The next best thing is google. I always google before I reverse engineer something to at least know what to look for. Just search for "remote control toy car signal" and one of the top results will lead you to this page: http://electronics.howstuffworks.com/rc-toy2.htm
Basically cheap toy cars work by sending pulses to send a command and the receiver counts the number of pulses to figure out what to do (note that this is a very different signaling scheme compared to "real" RC equipment, those found on more expensive "toys").

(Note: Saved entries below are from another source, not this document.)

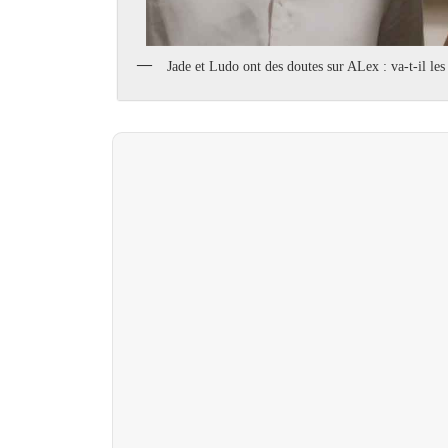
Jade et Ludo ont des doutes sur ALex : va-t-il le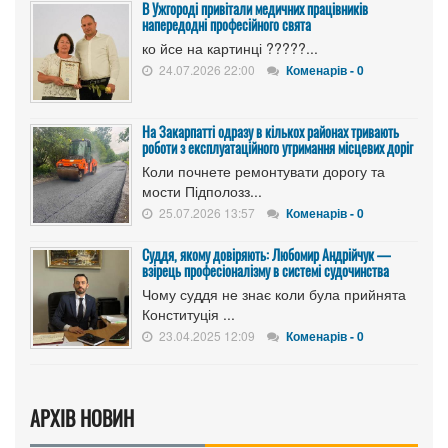
В Ужгороді привітали медичних працівників
напередодні професійного свята
ко йсе на картинці ?????...
24.07.2026 22:00
Коменарів - 0
На Закарпатті одразу в кількох районах тривають
роботи з експлуатаційного утримання місцевих доріг
Коли почнете ремонтувати дорогу та
мости Підполозз...
25.07.2026 13:57
Коменарів - 0
Суддя, якому довіряють: Любомир Андрійчук —
взірець професіоналізму в системі судочинства
Чому суддя не знає коли була прийнята
Конституція ...
23.04.2025 12:09
Коменарів - 0
АРХІВ НОВИН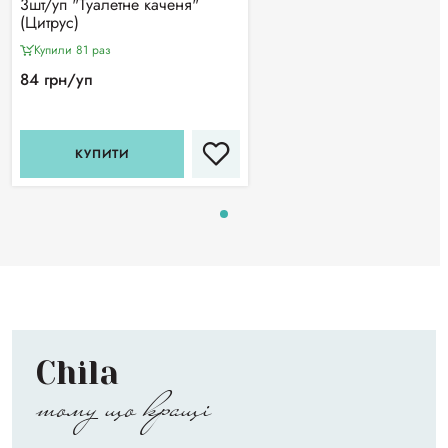
3шт/уп "Туалетне каченя"
(Цитрус)
Купили 81 раз
84 грн/уп
КУПИТИ
Chila
тому що кращі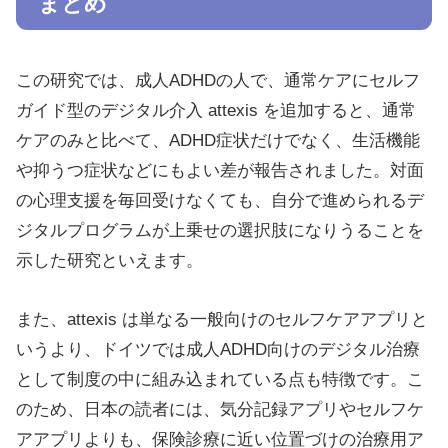
まとめ
この研究では、成人ADHDの人で、通常ケアにセルフ
ガイド型のデジタル介入 attexis を追加すると、通常
ケアのみと比べて、ADHD症状だけでなく、生活機能
や抑うつ症状などにもよい差が報告されました。対面
の心理支援を毎回受けなくても、自分で進められるデ
ジタルプログラムが上乗せの選択肢になりうることを
示した研究といえます。
また、attexis は単なる一般向けのセルフケアアプリと
いうより、ドイツでは成人ADHD向けのデジタル治療
として制度の中に組み込まれている点も特徴です。こ
のため、日本の読者には、気分記録アプリやセルフケ
アアプリよりも、保険診療に近い位置づけの治療用ア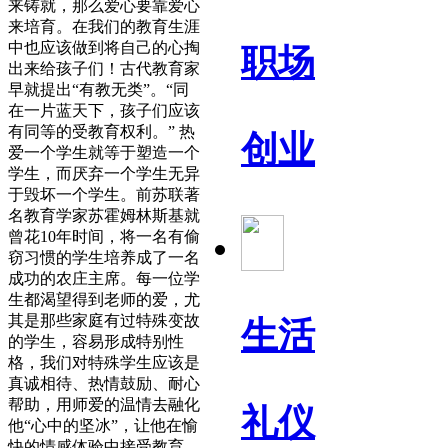
来铸就，那么爱心要靠爱心
来培育。在我们的教育生涯
中也应该做到将自己的心掏
职场
出来给孩子们！古代教育家
早就提出“有教无类”。“同
在一片蓝天下，孩子们应该
有同等的受教育权利。” 热
创业
爱一个学生就等于塑造一个
学生，而厌弃一个学生无异
于毁坏一个学生。前苏联著
名教育学家苏霍姆林斯基就
曾花10年时间，将一名有偷
窃习惯的学生培养成了一名
成功的农庄主席。每一位学
生都渴望得到老师的爱，尤
其是那些家庭有过特殊变故
生活
的学生，容易形成特别性
格，我们对特殊学生应该是
真诚相待、热情鼓励、耐心
帮助，用师爱的温情去融化
礼仪
他“心中的坚冰”，让他在愉
快的情感体验中接受教育。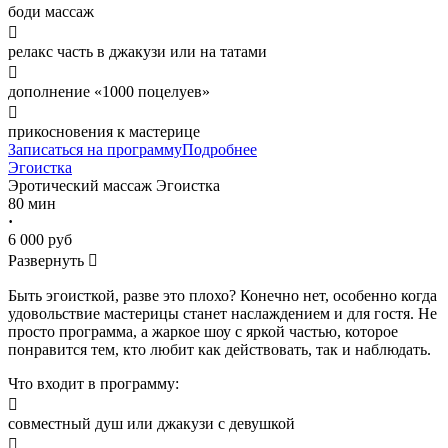
боди массаж

релакс часть в джакузи или на татами

дополнение «1000 поцелуев»

прикосновения к мастерице
Записаться на программу
Подробнее
Эгоистка
Эротический массаж
Эгоистка
80 мин
·
6 000 руб
Развернуть

Быть эгоисткой, разве это плохо? Конечно нет, особенно когда
удовольствие мастерицы станет наслаждением и для гостя. Не
просто программа, а жаркое шоу с яркой частью, которое
понравится тем, кто любит как действовать, так и наблюдать.
Что входит в программу:

совместный душ или джакузи с девушкой


The pulses look something like this:
____ ____ _ _ _ _
____| |____| |_| |_| |_| |_| |____
long pulses short pulses
indicates start encode the command
The number of short pulses encode the command. For example, on a toy car I once hacked I found this encoding:
- 10-15 pulses = forward
- 18-24 pulses = reverse
- 26-30 pulses = forward left
- 32-38 pulses = forward right
- 40-45 pulses = reverse left
- 48-54 pulses = reverse right
Last time I used one of these to send my own data I generated the expected pulses using a microcontroller and on the receiving end have a microcontroller read the voltages of the H bridge outputs controlling the drive and steering motors. Then I invented my own coding scheme to send bytes. Something like this:
- forward (F) = start of byte
- forward left (FL) = 00
- forward right (FR) = 01
- reverse left (RL) = 10
- reverse right (RR) = 11
So to send the letter 'A', which is 0x41, I'd transmit:
F, FR, FL, FL, FR
Considering that each "packet" takes around 80ms on average to transmit and you need 5 packets per byte and to be safe and avoid glitching you should send at least 2 or 3 frames per packet, you're looking at roughly 1 second per byte. Which is 8bps. Very slow but usable.
If you don't need to send bytes then just read the motor output directly. That gives you 6 momentary signals (F,R,FL,FR,RL,RR) or 3 on/off signals (F/R, FL/FR, RL/RR).